**Texto do exercício**.
Aqui é importante distinguirmos algumas questões. O argumento de Nagle é importante e interessante, mas ele possui alguns viéses e devem ser encarados de modo mais cético, especialmente pelo leitor brasileiro. Para começo de conversa, a realidade descrita por ela diz respeito ao cenário norte-americano, em que comunidades baseadas no anonimato integral (como o 4chan) ou no pseudoanonimato (como o Reddit) são predominantes. No Brasil prevalece um ecossistema de sites de redes sociais, e pouco se houve falar dessas duas primeiras. Aqui, temos uma comunidade de usuários bastante ativa em mídias como Facebook e Twitter.

O 4chan, por exemplo, é um fórum em que a identidade dos usuários não é conhecida, todos atuam anonimamente. E não à toa se reconhecem como anons, donde surge o movimento Anonymous. Muitos dos memes que circulam nos Estados Unidos são oriundos desse tipo de experiência de criação anônima e coletiva. Ao passo que, no Brasil, temos muitos “criadores” de memes, perfis e fanpages que circulam memes “autorais”, ou seja, dinâmicas completamente distintas.

Outra questão importante a ser relativizada é a leitura que Nagle faz dos trolls. Os trolls não são uma subcultura nova, surgida do 4chan, e não são necessariamente disseminadores do discurso de ódio, da mesma forma que os hackers não são necessariamente criminosos. É preciso, antes de mais nada, entender as motivações desses sujeitos, e consubstanciar uma diferença fundamental entre a “trolagem” e o “bullying”, que me parecem bem distintas.

Os trolls são movidos pelo princípio exacerbado do liberalismo. Segundo uma outra pesquisadora, que publicou uma tese sobre o tema, Whitney Phillips, eles cultuam as liberdades individuais, valorizam a liberdade de expressão, a experiência pessoal (mais do que o conhecimento teórico adquirido), e a provocação até o último limite. Naturalmente, esses valores podem se configurar como um problema, à medida que acabam desenvolvendo uma visão cínica sobre o que os rodeia. “Se apenas eu tenho razão, todos os outros estão errados.” Mas não podemos olhar para esse comportamento de modo igualmente cínico.

**Dados de entrada**.
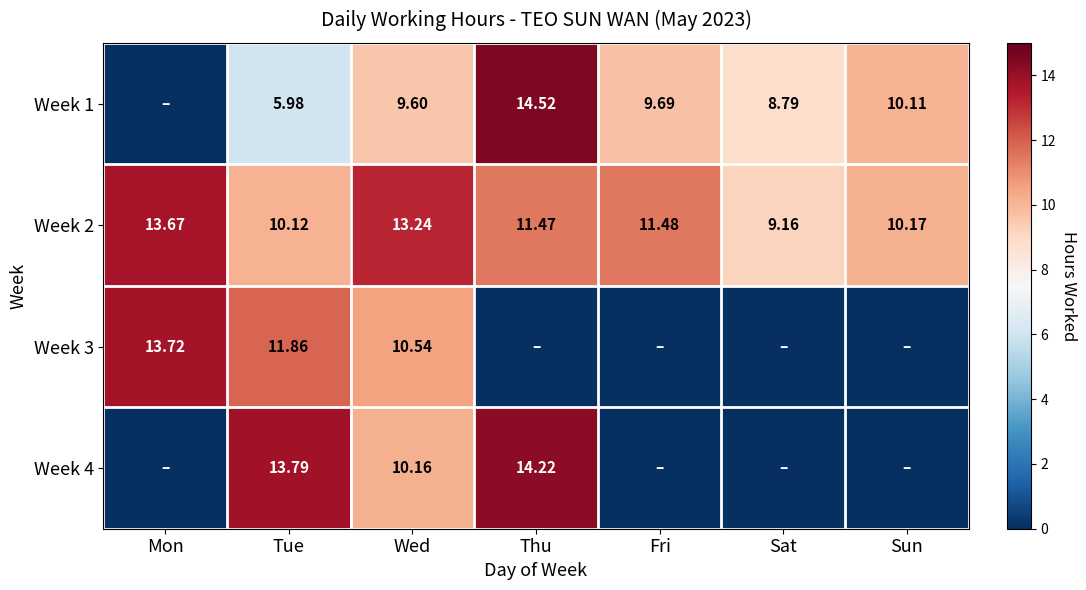

What is the sum of all Week 2 values?

79.3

**Problema a resolver**.
Transcreva sem alterações o trecho do texto sobre Nagle e os trolls, começando em "O 4chan, por" e seguindo até "parecem bem distintas.".

**Solução do exercício**.
O 4chan, por exemplo, é um fórum em que a identidade dos usuários não é conhecida, todos atuam anonimamente. E não à toa se reconhecem como anons, donde surge o movimento Anonymous. Muitos dos memes que circulam nos Estados Unidos são oriundos desse tipo de experiência de criação anônima e coletiva. Ao passo que, no Brasil, temos muitos “criadores” de memes, perfis e fanpages que circulam memes “autorais”, ou seja, dinâmicas completamente distintas.

Outra questão importante a ser relativizada é a leitura que Nagle faz dos trolls. Os trolls não são uma subcultura nova, surgida do 4chan, e não são necessariamente disseminadores do discurso de ódio, da mesma forma que os hackers não são necessariamente criminosos. É preciso, antes de mais nada, entender as motivações desses sujeitos, e consubstanciar uma diferença fundamental entre a “trolagem” e o “bullying”, que me parecem bem distintas.